Ce projet vise à développer un nouveau modèle tumoral qui va nous permettre d’utiliser nos compétences en imagerie pour la recherche en oncologie et à la fois de caractériser le phénotype et la fonction des leucocytes infiltrant la tumeur et engagés dans une réponse immunitaire spécifique à la tumeur. Après avoir valider nos modèles tumoraux in vitro, nous avons besoin de valider que ses cellules injectées dans un organisme vivant peuvent formés une tumeur solide sur lequel on peut effectuer des traitements et suivre ainsi le volume de la tumeur. Seul le modèle animal vivant permet cet usage et la souris est le modèle de référence pour les recherches en oncologie.

2. Réduction

3R / Réduction :

Nous prévoyons dans ce protocole d’injecter 20 animaux par clone de cellules et par concentration et 20 animaux pour la lignée contrôles pour un total de 140 animaux afin de permettre de bien caractériser le suivie de la tumorale. Sachant que statistiquement prêt de 5% des animaux peuvent ne pas avoir des tumeurs ou avoir des poussées tardives. Le but du projet vise à réduire le nombre d’animaux employés en recherche préclinique en oncologie plus tard. En effet, l’approche longitudinale remplace les mises à morts à des stades étagés et permet donc une réduction globale dans ces projets

3. Raffinement

3R / Raffinement :

Les animaux seront injectés par voie sous-cutanée, soit un geste de quelques secondes. Ils seront surveillés quotidiennement et pesés 3 fois par semaine pour s’assurer de leur bien-être. Nous maitrisons parfaitement le modèle tumoral injecté et nous connaissons notamment sa croissance et les éventuelles conséquences sur la santé de l’animal. Nous pouvons affirmer qu’aucun point limite ne sera atteint pour ces animaux en lien avec le modèle tumoral, que ce soit en lien avec la taille de la tumeur ou son état (nécrose par exemple).

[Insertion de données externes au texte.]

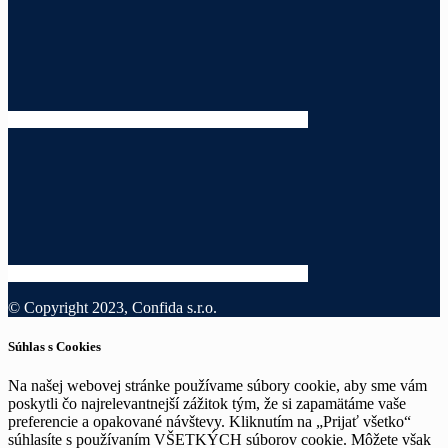
© Copyright 2023, Confida s.r.o.
Súhlas s Cookies
Na našej webovej stránke používame súbory cookie, aby sme vám
poskytli čo najrelevantnejší zážitok tým, že si zapamätáme vaše
preferencie a opakované návštevy. Kliknutím na „Prijať všetko“
súhlasíte s používaním VŠETKÝCH súborov cookie. Môžete však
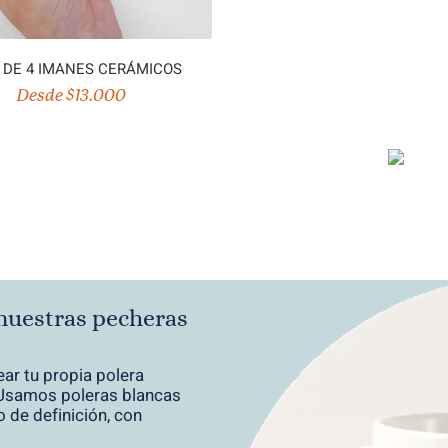
 DE 4 IMANES CERÁMICOS
Desde $13.000
nuestras pecheras
ear tu propia polera
. Usamos poleras blancas
 de definición, con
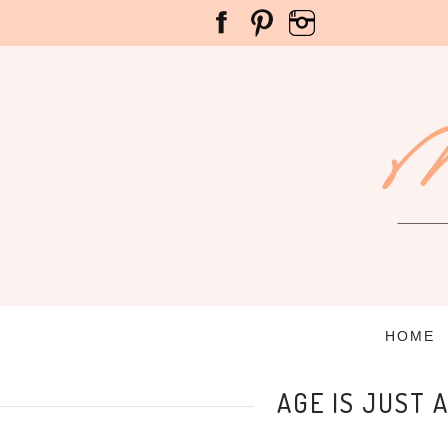
HOME
AGE IS JUST 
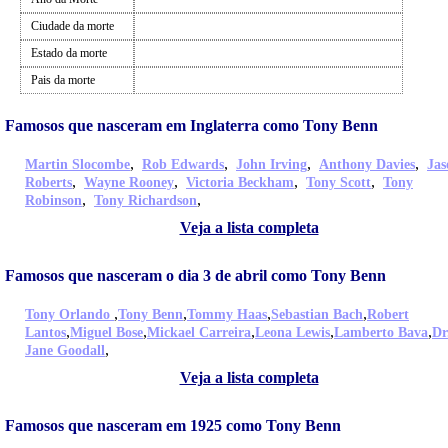
Ciudade da morte
Estado da morte
Pais da morte
Famosos que nasceram em Inglaterra como Tony Benn
,
,
,
,
Martin Slocombe
Rob Edwards
John Irving
Anthony Davies
Jas
,
,
,
,
Roberts
Wayne Rooney
Victoria Beckham
Tony Scott
Tony
,
,
Robinson
Tony Richardson
Veja a lista completa
Famosos que nasceram o dia 3 de abril como Tony Benn
,
,
,
,
Tony Orlando
Tony Benn
Tommy Haas
Sebastian Bach
Robert
,
,
,
,
,
Lantos
Miguel Bose
Mickael Carreira
Leona Lewis
Lamberto Bava
Dr
,
Jane Goodall
Veja a lista completa
Famosos que nasceram em 1925 como Tony Benn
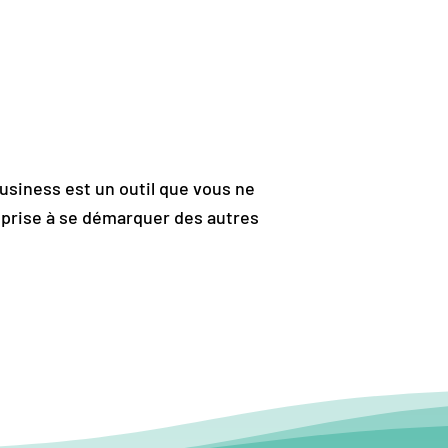
Business est un outil que vous ne
reprise à se démarquer des autres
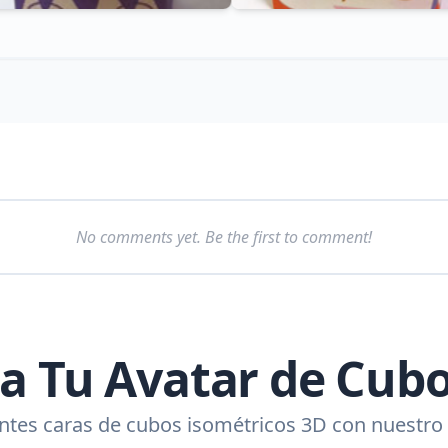
No comments yet. Be the first to comment!
a Tu Avatar de Cub
tes caras de cubos isométricos 3D con nuestro 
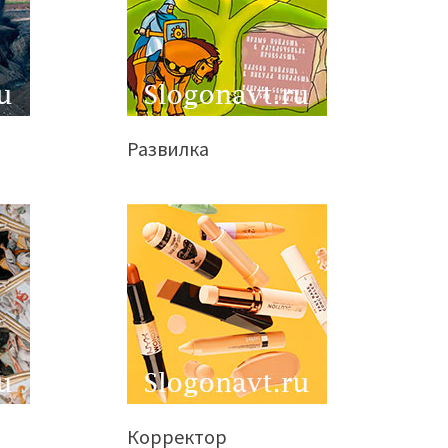
Развилка
Корректор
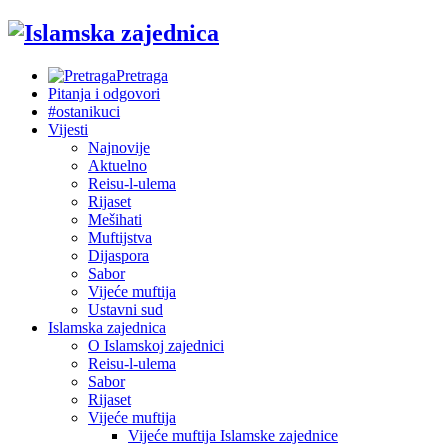
Pretraga
Pitanja i odgovori
#ostanikuci
Vijesti
Najnovije
Aktuelno
Reisu-l-ulema
Rijaset
Mešihati
Muftijstva
Dijaspora
Sabor
Vijeće muftija
Ustavni sud
Islamska zajednica
O Islamskoj zajednici
Reisu-l-ulema
Sabor
Rijaset
Vijeće muftija
Vijeće muftija Islamske zajednice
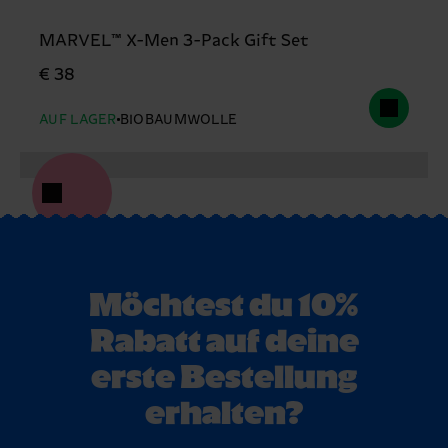
MARVEL™ X-Men 3-Pack Gift Set
€ 38
AUF LAGER
BIOBAUMWOLLE
Möchtest du 10%
Rabatt auf deine
erste Bestellung
erhalten?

Expliquer le choix des espèces et les stades de développement y afférents.

La souris est l’espèce la plus utilisée en recherche préclinique en oncologie pour le développement des nouveaux modèles et tester des nouvelles cibles thérapeutiques Nous utiliserons des animaux âgés de 8 semaines lors de l’injection, cela correspond à l’âge auquel nous avons généré le plus grand nombre de données sur ce modèle.